Assuming a role made famous by Bruce Lee (1972's Fists of Fury) and Jet Li (1994's Fist of Legend)---and which he previously played on TV in the '90s---Donnie Yen is iconic anti-Japanese ass-kicker Chen Zhen in Andrew Lau's surprisingly inert historical actioner. Donning a black mask and matching dark suit in 1925 Shanghai, Zhen transforms from humble everyman into a rebellious superhero tasked with combating murderous military thugs---in the process becoming a patriotic symbol of Chinese honor, power and identity.

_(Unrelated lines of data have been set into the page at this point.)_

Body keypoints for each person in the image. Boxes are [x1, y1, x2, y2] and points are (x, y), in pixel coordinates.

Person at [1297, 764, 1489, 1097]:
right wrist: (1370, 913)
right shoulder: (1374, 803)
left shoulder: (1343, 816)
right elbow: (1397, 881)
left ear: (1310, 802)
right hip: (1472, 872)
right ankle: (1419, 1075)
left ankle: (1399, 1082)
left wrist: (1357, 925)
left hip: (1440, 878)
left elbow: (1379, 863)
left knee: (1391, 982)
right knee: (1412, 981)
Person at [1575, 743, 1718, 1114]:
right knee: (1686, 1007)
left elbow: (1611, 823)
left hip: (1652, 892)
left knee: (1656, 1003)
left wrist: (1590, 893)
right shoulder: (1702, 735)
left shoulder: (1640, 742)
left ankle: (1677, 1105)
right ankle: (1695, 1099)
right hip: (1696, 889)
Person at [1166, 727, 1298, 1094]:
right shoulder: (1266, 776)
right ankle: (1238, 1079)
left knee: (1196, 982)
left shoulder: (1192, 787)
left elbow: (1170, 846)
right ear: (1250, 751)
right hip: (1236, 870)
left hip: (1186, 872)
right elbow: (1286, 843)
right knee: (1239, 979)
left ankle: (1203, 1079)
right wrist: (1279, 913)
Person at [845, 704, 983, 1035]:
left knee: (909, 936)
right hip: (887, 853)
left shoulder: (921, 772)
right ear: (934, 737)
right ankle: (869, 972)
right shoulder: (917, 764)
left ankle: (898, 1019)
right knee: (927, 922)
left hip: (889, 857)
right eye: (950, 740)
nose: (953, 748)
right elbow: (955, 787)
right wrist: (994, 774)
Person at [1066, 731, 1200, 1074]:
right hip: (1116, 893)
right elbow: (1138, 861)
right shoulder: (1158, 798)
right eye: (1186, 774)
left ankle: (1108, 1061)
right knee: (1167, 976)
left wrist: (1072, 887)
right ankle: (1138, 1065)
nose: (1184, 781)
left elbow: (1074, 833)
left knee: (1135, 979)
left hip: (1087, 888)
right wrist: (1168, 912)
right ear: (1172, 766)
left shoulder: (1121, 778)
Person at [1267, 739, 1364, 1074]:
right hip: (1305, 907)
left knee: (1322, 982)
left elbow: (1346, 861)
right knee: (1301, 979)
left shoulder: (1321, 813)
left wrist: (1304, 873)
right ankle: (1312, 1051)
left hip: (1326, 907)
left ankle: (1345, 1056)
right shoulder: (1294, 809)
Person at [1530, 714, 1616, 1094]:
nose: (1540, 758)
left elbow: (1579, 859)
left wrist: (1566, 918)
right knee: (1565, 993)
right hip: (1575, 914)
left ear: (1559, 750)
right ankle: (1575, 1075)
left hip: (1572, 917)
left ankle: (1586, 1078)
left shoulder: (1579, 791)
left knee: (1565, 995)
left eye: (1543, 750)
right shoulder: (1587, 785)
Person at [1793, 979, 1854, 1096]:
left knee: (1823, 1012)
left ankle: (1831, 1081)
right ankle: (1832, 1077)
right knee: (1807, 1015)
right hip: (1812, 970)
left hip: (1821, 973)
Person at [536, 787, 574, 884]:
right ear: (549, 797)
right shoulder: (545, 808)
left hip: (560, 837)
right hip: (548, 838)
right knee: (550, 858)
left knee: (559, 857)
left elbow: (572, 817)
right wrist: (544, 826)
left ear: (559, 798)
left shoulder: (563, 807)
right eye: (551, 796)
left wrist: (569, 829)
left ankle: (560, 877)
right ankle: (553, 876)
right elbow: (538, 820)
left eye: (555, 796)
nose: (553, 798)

Like Yen's Ip Man series, Legend of the Fist primarily functions as a rah-rah nationalist fable, and other than the sleek choreography during a WWI prelude and a ferocious finale, it's largely devoid of creative combat. Instead, Lau (Infernal Affairs) wastes copious time on the convoluted, pedestrian espionage machinations inside a flapper club, where the undercover Zhen falls hard for a reluctant Japanese spy (Qi). Even by the black-and-white dramatic standards of recent Hong Kong chopsocky imports, the film's portrait of interloping foreign forces as sadistic (Japanese), xenophobic (British) or merely profit-driven (American) proves detrimentally one-dimensional. Perhaps worse still, the movie's infrequent martial-arts centerpieces deliver the feeblest of punches.